Sobre a questão da isenção tributária para entidades e templos religiosos, o professor Lenio foi categórico: “Imunidade tributária é matéria constitucional. O problema é fazer a interpretação correta. Hoje a imunidade já se alastrou até mesmo ao aluguel e ao carro dos pregadores. A imunidade começou com uma coceirinha e virou uma gangrena de recursos públicos. Ademais ela ficou inserida numa autêntica confusão entre política e religião, o que representa um atraso no mínimo até o século XIII, quando começou a discussão entre poder temporal e espiritual. A gente chama a isso de secularização. Seria bom comunicar essa "nova" aos advogados de todo o Brasil. E ao parlamento.”

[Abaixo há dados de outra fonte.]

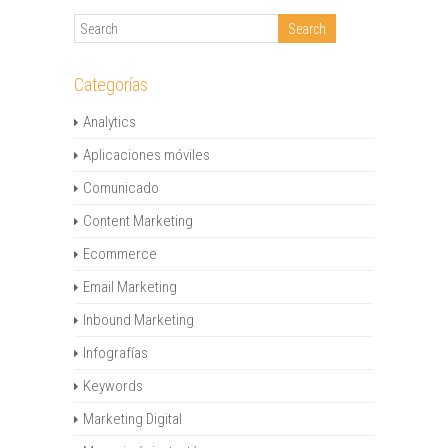
Categorías
Analytics
Aplicaciones móviles
Comunicado
Content Marketing
Ecommerce
Email Marketing
Inbound Marketing
Infografías
Keywords
Marketing Digital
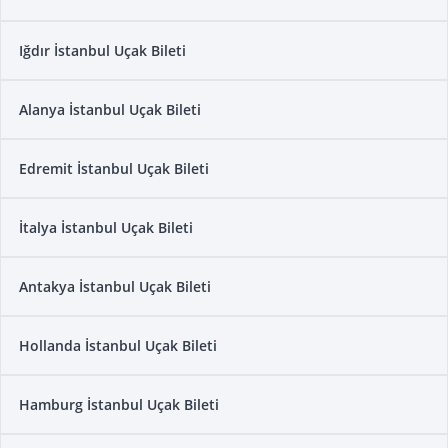
Iğdır İstanbul Uçak Bileti
Alanya İstanbul Uçak Bileti
Edremit İstanbul Uçak Bileti
İtalya İstanbul Uçak Bileti
Antakya İstanbul Uçak Bileti
Hollanda İstanbul Uçak Bileti
Hamburg İstanbul Uçak Bileti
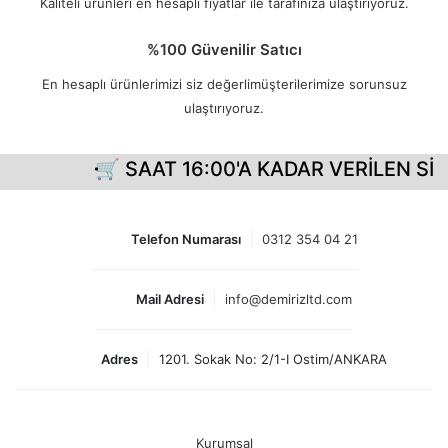
Kaliteli ürünleri en hesaplı fiyatlar ile tarafınıza ulaştırıyoruz.
%100 Güvenilir Satıcı
En hesaplı ürünlerimizi siz değerlimüşterilerimize sorunsuz
ulaştırıyoruz.
🛒 SAAT 16:00'A KADAR VERİLEN SİP
Telefon Numarası
0312 354 04 21
Mail Adresi
info@demirizltd.com
Adres
1201. Sokak No: 2/1-I Ostim/ANKARA
Kurumsal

Advogados que atuam no estado do Rio de Janeiro, indignados, também falaram sobre o triste acontecimento:
O ex-tesoureiro da OAB-RJ, Marcello Oliveira, declarou: “A única missão da OABRJ que tem conexão com a prática religiosa é a defesa da Constituição quando garante liberdade de cultos e crenças aos indivíduos. Nada mais diz respeito à OABRJ. Não podemos admitir que a nossa instituição se misture com a política praticada por quaisquer lideranças religiosas e muito menos uma interferência eleitoral.”
Álvaro Quintão, ex secretário-geral da OAB-RJ, disse que “o nosso respeito as religiões não pode servir como argumento para usa-las como trampolim para a eleição que se avizinha. Infelizmente a atual direção está instrumentalizando a OABRJ para fins que não são os da advocacia, e usam as religiões sem observar o respeito que devemos ter por todas, apenas com objetivo eleitoreiro."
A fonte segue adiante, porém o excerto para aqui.